Foi em busca dos livros que entrei pela primeira vez nesta Casa. Horas e horas debruçado nas mesas de pesquisa, consultando livros, as edições da revista e os jornais antigos; e do leitor e consulente, fez-se então e, portanto, aquele que doaria seus próprios livros à biblioteca e transportaria os livros do acervo como quem carrega tesouros.

 

E foi deste ato que me tornei diretor de biblioteca, arquivo e museu.

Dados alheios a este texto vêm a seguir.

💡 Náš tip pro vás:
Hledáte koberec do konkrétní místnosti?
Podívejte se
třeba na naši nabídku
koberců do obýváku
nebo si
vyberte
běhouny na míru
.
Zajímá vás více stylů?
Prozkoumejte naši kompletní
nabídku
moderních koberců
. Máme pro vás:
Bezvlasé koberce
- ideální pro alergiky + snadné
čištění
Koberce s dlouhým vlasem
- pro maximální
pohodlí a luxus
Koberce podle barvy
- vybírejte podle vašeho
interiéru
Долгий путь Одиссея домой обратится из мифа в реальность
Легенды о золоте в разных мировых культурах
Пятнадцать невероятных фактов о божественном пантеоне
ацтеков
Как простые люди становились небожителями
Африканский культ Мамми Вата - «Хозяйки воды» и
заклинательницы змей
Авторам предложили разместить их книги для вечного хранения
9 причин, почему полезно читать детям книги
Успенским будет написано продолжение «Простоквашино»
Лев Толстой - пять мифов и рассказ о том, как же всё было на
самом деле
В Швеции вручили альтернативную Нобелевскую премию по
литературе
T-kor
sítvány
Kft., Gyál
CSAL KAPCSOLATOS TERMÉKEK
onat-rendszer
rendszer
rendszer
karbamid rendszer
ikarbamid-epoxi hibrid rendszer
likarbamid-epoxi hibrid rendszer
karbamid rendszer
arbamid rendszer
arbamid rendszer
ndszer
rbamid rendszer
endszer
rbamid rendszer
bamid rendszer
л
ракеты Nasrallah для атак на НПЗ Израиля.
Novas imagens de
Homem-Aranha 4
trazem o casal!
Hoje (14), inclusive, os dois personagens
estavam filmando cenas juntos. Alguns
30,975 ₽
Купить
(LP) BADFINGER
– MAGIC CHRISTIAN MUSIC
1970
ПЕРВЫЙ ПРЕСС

Era o começo e parte de uma trama na que também se inclui o fazer revistas como quem constrói uma continuidade que também me levou à criação de um pequeno grupo de estudos que então se tornou um espaço para reflexão para além do fazer do dia-a-dia que é o trabalho infinito de organização de um acervo.

 

No caminho, construímos, e foi o primeiro, e na companhia de Maria Simões, um pequeno catálogo das peças do museu e mapeamos os institutos do Brasil, tarefa do grupo de estudos que resultou numa publicação impressa. Também fui buscar aqueles que ergueram tudo isso e saiu o ensaio Os Fundadores que escrevi.

 

 Cada coisa era uma peça em um emaranhado de ações enquanto também na biblioteca, no arquivo e no museu executávamos o silencioso e continuo trabalho de organizar acervos e os relatórios começaram a costurar o trabalho em cada passo do que se fazia.  O livro de visitação passou a refletir o momento e os jornais começaram a estampar os resultados. “Instituto revigorado” é um dos títulos.

 

Organizamos exposições, empregamos nossos esforços nos pequenos e em todos os detalhes, tudo que era preciso e necessário. E veio a cultura popular, danças e apresentações folclóricas ocupar o largo por um dia, processo que organizei, idealizei, propus e nomeei Ocupação.  Andei museus e centro de pesquisas como inspiração e referência a apreender o que faziam para o trabalho que fazíamos; conversei com arquivistas, bibliotecários, técnicos em conservação e preservação, pois lidar com acervos é um trabalho que nunca termina.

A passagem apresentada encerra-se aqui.